Objective: To compare two insertion techniques of intramedullary interlocking nails (medial parapatellar versus intrapatellar insertion) in patients with tibial fractures.
Methodology: This study was performed at Al-Kindy Teaching Hospital from August 2020 until March 2022. All 32 patients with tibial fractures (29 males and 3 females) were included for tibial closed nail fixation and then followed up for 6 months. We categorized these patients into two groups; Group A (16 patients), those treated by medial parapatellar insertion of an interlocking nail, and Group B (16 patients) with transpatellar tibial nail insertion. All patients were treated by the same surgical team.

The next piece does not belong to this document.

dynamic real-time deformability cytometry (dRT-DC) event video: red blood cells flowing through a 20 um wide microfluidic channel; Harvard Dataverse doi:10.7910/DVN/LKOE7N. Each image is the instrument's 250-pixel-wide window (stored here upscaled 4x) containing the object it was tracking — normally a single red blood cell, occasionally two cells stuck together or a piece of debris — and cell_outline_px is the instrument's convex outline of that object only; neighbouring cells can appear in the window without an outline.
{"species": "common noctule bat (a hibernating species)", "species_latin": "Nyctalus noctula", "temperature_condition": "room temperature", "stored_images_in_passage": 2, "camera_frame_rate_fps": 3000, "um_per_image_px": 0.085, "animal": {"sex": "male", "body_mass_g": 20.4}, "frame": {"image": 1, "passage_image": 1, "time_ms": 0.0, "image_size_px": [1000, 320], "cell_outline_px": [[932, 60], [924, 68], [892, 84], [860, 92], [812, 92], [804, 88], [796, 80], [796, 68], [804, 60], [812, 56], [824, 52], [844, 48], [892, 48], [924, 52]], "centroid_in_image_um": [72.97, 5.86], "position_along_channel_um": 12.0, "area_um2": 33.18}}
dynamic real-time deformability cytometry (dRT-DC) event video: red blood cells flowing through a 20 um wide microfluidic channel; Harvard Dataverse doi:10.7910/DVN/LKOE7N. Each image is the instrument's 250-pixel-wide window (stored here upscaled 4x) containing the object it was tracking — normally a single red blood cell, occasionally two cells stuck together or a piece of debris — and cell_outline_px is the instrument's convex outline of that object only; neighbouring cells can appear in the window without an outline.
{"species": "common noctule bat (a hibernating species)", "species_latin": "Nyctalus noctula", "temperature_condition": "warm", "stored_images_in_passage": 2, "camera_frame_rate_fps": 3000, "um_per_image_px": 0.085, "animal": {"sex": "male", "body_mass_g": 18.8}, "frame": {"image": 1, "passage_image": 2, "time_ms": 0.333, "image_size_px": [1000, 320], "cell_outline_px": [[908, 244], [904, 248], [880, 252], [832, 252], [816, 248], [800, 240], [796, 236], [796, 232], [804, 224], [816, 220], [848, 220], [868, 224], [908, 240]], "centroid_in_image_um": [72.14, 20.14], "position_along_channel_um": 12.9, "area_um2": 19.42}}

Results: The range of movement in two weeks (from extension to flexion) was up to 30°. At the end of the follow-up period, all patients in Group A had functional flexion greater than 90°, whereas three patients in Group B had limited flexion that necessitated scheduled physical therapy. Regarding the functional outcome, in group A patients and in group B patients, the mean International Knee Documentation Committee score demonstrated a better outcome in patients with medial parapatellar insertion than those in group B. According to the visual analysis score, the transpatellar insertion demonstrated more discomfort than that in the paramedial insertion group, both clinically and statistically.
Conclusion: Medial entry point in intra medullary tibial nailing had less anterior knee pain in post-operative follow up.
Key words: Tibial fracture, interlocking nail, medial parapatellar, transpatellar.